▸ **To do**
From the entries below, return exactly the lines beginning at the one that contains "Feature test, priority: P1 -> P2" and ending at the one that contains "QLab cue list color, estimate: 2h -> 4h", both of them included, and only those lines.

(Records from a data source)

========

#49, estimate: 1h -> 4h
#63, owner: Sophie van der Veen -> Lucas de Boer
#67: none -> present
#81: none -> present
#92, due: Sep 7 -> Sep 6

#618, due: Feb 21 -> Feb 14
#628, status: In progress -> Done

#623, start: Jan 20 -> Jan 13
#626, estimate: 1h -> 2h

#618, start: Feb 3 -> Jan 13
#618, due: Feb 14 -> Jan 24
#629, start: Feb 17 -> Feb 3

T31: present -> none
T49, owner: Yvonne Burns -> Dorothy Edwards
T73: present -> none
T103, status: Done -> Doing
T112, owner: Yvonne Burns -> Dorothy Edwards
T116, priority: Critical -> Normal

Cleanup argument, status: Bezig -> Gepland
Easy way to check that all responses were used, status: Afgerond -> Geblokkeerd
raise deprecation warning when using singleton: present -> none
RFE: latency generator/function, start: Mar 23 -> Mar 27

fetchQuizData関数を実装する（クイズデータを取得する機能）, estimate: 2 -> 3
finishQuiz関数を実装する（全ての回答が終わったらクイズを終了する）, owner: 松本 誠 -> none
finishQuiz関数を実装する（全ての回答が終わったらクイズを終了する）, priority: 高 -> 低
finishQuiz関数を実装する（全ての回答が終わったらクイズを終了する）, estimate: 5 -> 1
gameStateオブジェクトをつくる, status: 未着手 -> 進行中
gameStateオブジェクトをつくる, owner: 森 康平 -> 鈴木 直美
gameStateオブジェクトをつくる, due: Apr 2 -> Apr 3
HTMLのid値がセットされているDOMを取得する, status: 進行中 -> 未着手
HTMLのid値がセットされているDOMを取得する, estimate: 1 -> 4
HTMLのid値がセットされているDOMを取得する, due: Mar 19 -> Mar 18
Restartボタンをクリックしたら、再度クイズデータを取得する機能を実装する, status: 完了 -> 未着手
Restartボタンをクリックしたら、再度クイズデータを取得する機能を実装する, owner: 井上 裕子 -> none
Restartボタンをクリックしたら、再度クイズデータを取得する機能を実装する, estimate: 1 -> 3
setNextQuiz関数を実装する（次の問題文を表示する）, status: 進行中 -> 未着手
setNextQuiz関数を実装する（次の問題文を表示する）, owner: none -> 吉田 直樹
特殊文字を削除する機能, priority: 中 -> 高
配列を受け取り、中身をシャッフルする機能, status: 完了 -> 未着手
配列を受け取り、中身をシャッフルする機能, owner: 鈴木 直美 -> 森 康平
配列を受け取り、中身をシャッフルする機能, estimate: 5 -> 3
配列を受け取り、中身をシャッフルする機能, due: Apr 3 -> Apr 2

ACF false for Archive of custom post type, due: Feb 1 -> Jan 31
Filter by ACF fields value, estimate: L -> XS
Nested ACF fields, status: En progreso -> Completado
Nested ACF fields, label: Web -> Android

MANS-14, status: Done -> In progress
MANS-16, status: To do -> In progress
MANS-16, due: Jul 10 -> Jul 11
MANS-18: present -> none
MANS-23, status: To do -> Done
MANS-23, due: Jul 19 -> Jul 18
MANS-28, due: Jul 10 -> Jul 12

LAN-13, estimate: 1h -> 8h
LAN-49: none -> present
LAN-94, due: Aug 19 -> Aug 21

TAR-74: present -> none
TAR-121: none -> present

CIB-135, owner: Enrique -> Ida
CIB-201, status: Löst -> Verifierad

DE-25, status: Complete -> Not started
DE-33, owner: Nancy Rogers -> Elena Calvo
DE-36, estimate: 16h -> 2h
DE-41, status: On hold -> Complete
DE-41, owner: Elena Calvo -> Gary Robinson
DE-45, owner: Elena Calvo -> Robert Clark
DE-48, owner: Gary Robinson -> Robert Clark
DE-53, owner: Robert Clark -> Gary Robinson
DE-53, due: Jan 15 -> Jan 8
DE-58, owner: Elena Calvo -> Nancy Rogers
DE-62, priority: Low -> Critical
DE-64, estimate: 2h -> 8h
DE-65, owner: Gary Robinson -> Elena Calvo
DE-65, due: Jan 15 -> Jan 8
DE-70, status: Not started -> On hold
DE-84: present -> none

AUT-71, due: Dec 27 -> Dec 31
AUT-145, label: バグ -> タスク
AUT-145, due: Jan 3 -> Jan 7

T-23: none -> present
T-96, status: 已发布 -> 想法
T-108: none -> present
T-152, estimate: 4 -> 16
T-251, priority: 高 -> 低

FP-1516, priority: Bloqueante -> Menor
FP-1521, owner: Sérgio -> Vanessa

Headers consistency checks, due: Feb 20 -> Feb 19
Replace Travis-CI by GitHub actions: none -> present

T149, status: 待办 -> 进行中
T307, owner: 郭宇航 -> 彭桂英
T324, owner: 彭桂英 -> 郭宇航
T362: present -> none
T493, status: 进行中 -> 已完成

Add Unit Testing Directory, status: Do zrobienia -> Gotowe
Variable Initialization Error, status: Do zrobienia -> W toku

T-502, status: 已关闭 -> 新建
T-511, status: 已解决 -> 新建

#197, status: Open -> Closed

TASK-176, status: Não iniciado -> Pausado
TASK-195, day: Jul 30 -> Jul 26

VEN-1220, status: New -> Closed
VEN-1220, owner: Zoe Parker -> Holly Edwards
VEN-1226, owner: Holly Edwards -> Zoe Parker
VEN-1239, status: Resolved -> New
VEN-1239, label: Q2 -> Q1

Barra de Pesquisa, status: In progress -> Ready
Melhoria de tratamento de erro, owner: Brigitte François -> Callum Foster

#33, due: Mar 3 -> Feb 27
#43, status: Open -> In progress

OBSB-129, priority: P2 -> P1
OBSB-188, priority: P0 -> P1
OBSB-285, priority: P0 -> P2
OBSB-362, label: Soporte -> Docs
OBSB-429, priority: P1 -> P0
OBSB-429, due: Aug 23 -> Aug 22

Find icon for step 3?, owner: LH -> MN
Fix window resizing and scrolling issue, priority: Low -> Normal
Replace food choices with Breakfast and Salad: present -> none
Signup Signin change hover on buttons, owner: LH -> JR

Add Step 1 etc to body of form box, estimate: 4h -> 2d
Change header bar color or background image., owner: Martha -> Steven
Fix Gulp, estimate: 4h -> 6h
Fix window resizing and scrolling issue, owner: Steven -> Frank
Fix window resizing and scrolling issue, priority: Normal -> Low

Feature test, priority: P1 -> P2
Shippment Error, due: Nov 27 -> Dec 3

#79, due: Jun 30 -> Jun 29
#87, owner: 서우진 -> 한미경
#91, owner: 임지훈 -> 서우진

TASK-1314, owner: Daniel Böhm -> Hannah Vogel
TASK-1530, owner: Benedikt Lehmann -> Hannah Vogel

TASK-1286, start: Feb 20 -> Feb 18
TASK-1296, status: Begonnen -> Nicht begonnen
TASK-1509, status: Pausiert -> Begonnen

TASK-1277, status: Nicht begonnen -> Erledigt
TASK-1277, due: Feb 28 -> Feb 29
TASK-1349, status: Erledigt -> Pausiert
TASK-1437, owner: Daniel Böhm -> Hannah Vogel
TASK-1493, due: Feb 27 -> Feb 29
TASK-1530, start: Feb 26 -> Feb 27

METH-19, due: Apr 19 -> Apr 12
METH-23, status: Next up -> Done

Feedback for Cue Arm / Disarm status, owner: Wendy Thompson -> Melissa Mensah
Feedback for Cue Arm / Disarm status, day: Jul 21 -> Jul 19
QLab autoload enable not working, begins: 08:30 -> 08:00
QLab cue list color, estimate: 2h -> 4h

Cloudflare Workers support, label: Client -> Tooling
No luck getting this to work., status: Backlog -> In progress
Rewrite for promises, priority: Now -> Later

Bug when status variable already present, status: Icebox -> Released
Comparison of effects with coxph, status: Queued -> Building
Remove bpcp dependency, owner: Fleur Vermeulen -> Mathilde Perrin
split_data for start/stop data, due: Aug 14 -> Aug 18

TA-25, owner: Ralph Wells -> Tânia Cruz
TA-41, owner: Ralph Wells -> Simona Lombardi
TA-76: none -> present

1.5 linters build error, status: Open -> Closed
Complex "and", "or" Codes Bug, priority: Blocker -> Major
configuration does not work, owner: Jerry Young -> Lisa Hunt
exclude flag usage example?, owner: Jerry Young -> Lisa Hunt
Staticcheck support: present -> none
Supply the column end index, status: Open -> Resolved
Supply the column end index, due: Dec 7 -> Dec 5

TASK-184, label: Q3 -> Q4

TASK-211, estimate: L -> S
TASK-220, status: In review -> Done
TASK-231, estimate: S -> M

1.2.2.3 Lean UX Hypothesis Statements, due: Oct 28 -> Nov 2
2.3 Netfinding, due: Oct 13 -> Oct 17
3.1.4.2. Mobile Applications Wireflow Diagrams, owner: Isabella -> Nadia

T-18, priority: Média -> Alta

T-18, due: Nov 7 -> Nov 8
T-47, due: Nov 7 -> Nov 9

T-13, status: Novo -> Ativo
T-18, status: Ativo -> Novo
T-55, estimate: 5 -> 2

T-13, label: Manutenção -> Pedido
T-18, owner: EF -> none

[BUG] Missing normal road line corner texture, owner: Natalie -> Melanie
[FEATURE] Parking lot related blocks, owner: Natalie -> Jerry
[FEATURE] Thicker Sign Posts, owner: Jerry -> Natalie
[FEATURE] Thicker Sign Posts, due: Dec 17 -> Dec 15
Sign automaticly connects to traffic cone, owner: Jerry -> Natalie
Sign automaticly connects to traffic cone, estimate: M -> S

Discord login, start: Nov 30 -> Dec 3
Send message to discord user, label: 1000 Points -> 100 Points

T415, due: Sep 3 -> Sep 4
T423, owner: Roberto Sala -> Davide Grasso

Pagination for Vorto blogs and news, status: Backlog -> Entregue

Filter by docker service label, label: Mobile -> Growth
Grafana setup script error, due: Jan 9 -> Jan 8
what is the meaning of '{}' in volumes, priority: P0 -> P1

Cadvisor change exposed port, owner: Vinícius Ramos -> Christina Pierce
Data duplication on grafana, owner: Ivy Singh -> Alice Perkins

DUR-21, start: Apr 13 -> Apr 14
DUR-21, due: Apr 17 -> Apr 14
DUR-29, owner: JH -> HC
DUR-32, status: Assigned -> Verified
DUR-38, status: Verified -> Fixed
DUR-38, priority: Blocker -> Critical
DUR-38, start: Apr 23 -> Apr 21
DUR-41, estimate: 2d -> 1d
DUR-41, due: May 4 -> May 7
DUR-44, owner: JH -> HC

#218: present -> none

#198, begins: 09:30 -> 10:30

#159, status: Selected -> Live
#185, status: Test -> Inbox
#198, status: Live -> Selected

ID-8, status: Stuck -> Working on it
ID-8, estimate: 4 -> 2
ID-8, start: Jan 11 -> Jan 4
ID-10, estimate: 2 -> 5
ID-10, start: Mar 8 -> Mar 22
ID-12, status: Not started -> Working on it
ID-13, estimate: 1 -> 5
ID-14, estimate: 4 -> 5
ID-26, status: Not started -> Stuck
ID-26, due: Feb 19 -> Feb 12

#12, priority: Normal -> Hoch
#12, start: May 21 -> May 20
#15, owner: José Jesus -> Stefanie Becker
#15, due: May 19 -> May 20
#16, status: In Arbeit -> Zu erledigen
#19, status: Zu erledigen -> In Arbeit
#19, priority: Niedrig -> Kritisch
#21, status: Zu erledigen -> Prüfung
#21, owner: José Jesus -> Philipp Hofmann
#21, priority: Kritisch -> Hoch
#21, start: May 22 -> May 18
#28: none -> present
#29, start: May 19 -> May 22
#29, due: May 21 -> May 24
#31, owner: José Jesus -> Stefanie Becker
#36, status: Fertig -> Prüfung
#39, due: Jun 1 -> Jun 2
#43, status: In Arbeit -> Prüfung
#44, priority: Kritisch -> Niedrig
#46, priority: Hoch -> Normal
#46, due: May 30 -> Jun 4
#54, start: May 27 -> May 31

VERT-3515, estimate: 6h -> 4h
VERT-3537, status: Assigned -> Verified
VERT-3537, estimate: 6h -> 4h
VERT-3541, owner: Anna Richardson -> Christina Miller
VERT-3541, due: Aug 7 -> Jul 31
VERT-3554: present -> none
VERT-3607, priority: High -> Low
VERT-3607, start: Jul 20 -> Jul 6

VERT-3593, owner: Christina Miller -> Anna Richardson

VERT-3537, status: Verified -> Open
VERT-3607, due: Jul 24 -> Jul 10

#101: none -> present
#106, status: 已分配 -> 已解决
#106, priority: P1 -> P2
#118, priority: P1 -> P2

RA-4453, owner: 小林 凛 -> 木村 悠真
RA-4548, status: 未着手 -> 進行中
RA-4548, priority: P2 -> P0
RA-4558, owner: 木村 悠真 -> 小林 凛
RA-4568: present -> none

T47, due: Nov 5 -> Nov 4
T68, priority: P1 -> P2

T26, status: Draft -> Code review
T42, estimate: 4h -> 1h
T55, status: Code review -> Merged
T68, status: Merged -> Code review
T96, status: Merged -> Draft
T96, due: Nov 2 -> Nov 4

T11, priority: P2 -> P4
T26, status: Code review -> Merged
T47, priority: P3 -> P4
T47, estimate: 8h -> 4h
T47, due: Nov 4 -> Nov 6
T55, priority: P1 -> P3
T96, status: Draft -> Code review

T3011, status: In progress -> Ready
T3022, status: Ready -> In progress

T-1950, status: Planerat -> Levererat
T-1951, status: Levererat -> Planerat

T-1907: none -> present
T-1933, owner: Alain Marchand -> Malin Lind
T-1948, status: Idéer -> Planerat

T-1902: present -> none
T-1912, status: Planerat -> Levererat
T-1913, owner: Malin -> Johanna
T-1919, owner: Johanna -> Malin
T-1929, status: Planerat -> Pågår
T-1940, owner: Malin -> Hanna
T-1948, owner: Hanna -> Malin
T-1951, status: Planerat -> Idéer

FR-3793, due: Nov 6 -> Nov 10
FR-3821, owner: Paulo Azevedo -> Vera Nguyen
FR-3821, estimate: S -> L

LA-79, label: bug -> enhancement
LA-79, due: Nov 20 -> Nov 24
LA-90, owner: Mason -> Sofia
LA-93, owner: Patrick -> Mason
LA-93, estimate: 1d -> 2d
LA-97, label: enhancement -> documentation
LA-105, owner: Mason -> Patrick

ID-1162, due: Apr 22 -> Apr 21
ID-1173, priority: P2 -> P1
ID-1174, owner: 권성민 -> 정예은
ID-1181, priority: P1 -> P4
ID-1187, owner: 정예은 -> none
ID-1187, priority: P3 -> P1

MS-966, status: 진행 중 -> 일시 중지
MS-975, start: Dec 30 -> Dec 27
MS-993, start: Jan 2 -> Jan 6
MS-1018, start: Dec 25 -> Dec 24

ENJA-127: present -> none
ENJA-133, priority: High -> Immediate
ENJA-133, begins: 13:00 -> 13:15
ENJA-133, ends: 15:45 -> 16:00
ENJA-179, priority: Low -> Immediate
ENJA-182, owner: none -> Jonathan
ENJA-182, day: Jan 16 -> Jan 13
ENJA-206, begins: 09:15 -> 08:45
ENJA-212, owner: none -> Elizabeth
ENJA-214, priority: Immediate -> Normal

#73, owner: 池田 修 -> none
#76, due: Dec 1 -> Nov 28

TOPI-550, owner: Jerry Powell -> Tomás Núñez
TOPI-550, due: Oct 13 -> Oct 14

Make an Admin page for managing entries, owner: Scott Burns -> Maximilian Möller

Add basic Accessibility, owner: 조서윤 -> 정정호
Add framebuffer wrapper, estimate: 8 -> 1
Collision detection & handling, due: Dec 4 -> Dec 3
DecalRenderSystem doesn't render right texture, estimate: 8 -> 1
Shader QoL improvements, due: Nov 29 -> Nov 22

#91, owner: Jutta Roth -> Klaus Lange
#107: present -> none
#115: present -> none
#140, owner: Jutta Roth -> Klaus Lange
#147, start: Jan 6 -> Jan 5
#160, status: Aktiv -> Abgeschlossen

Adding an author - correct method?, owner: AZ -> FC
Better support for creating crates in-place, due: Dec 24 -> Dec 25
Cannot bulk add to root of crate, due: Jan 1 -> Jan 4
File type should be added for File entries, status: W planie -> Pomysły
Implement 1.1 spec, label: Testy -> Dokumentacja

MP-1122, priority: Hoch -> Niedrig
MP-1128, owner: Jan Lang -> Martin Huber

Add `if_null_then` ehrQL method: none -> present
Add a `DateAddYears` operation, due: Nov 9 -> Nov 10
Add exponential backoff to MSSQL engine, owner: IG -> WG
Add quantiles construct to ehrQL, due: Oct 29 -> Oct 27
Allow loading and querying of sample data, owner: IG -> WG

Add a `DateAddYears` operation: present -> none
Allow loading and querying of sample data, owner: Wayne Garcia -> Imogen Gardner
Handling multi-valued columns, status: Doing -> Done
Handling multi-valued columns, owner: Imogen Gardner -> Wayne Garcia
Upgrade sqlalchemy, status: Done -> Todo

========

▸ **Output of the exercise**
Feature test, priority: P1 -> P2
Shippment Error, due: Nov 27 -> Dec 3

#79, due: Jun 30 -> Jun 29
#87, owner: 서우진 -> 한미경
#91, owner: 임지훈 -> 서우진

TASK-1314, owner: Daniel Böhm -> Hannah Vogel
TASK-1530, owner: Benedikt Lehmann -> Hannah Vogel

TASK-1286, start: Feb 20 -> Feb 18
TASK-1296, status: Begonnen -> Nicht begonnen
TASK-1509, status: Pausiert -> Begonnen

TASK-1277, status: Nicht begonnen -> Erledigt
TASK-1277, due: Feb 28 -> Feb 29
TASK-1349, status: Erledigt -> Pausiert
TASK-1437, owner: Daniel Böhm -> Hannah Vogel
TASK-1493, due: Feb 27 -> Feb 29
TASK-1530, start: Feb 26 -> Feb 27

METH-19, due: Apr 19 -> Apr 12
METH-23, status: Next up -> Done

Feedback for Cue Arm / Disarm status, owner: Wendy Thompson -> Melissa Mensah
Feedback for Cue Arm / Disarm status, day: Jul 21 -> Jul 19
QLab autoload enable not working, begins: 08:30 -> 08:00
QLab cue list color, estimate: 2h -> 4h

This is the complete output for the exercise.